Meadow Grass vs Cooking Apple Green in Real Spaces
5 real rooms side by side. Meadow Grass and Cooking Apple Green are close enough that the difference can be hard to judge from a chip alone — these photos show how each reads at scale, across different spaces and lighting conditions.
Living Room
Living rooms test a color across a full range of conditions — morning sun, afternoon shade, and evening lamp light all shift how both of these read. Meadow Grass returns significantly more light to the room — in a smaller or darker space, that difference in perceived brightness is hard to miss.
Bedroom
Bedroom walls are often seen under warm artificial light, a context that shifts both colors from how they look on a chip. The LRV gap is large enough that Meadow Grass will make the room feel meaningfully brighter than Cooking Apple Green would.
Kitchen
Kitchen lighting tends to be bright and directional, which sharpens contrast and makes undertone differences more apparent.
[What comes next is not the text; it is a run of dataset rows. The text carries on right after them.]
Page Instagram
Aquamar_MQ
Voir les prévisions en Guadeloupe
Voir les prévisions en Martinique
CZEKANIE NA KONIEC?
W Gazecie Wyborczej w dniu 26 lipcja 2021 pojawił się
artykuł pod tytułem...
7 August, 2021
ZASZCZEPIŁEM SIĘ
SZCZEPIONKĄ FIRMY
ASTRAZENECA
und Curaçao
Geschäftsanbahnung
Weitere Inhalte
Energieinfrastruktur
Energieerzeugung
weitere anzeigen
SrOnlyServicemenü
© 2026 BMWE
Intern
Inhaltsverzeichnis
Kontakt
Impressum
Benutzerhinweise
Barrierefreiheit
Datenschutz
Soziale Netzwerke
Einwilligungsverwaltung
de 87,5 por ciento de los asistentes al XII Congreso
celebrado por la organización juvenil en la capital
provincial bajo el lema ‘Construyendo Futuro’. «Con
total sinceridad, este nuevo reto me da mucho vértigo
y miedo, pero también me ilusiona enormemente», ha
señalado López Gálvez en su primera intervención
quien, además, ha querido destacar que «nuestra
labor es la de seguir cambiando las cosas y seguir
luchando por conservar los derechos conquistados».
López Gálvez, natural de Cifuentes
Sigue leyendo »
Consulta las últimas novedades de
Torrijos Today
The LRV gap is large enough that Meadow Grass will make the room feel meaningfully brighter than Cooking Apple Green would.
Dining Room
Dining room light is typically the warmest in the house, which shifts both colors toward the red end of the spectrum compared to daylight. Meadow Grass reflects noticeably more light off the walls, making the space read more open than Cooking Apple Green.
Bathroom
Bathrooms amplify color — the enclosed space and reflective surfaces make what reads subtle elsewhere feel more present here. The LRV gap is large enough that Meadow Grass will make the room feel meaningfully brighter than Cooking Apple Green would.
Color Details
Meadow Grass vs Cooking Apple Green Simulated Comparison
5 simulated room previews — drag the slider on each to see Meadow Grass on one side and Cooking Apple Green on the other.
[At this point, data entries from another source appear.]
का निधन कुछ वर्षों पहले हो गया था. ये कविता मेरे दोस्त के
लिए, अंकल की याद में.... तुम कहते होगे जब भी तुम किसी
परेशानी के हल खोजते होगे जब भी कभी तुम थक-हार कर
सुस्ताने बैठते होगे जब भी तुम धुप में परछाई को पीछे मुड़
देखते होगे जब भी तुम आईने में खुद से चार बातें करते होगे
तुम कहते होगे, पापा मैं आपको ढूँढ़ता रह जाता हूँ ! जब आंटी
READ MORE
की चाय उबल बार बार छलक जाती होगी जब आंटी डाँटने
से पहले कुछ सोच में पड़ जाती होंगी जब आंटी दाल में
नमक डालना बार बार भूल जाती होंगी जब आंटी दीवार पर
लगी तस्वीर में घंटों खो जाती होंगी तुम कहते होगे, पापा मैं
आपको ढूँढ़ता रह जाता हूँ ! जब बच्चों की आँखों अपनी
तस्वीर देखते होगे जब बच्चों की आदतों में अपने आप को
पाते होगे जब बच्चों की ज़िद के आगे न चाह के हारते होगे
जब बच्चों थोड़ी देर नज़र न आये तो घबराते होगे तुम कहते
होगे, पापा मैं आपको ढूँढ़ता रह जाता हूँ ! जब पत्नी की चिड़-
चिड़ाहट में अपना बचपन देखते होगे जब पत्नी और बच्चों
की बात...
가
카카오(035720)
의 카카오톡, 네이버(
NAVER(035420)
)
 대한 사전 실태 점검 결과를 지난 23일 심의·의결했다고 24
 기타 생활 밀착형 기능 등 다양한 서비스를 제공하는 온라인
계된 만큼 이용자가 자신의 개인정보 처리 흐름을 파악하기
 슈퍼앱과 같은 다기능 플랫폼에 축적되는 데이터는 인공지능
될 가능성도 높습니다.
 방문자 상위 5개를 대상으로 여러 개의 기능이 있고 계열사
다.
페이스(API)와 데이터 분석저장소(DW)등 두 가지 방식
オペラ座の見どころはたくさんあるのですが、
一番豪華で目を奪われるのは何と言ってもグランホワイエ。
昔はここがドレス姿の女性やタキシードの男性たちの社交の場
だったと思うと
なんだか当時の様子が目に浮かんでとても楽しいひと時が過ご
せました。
Digital color is approximate. These simulations are generated from the manufacturer's hex values and overlaid on grayscale room photos — your screen's calibration, brightness, and viewing angle all affect how they render. Before committing to either color, test physical samples in your own space under the light you actually live with.
More Meadow Grass comparisons
See how Meadow Grass stacks up against other well-photographed colors across different brands and tones.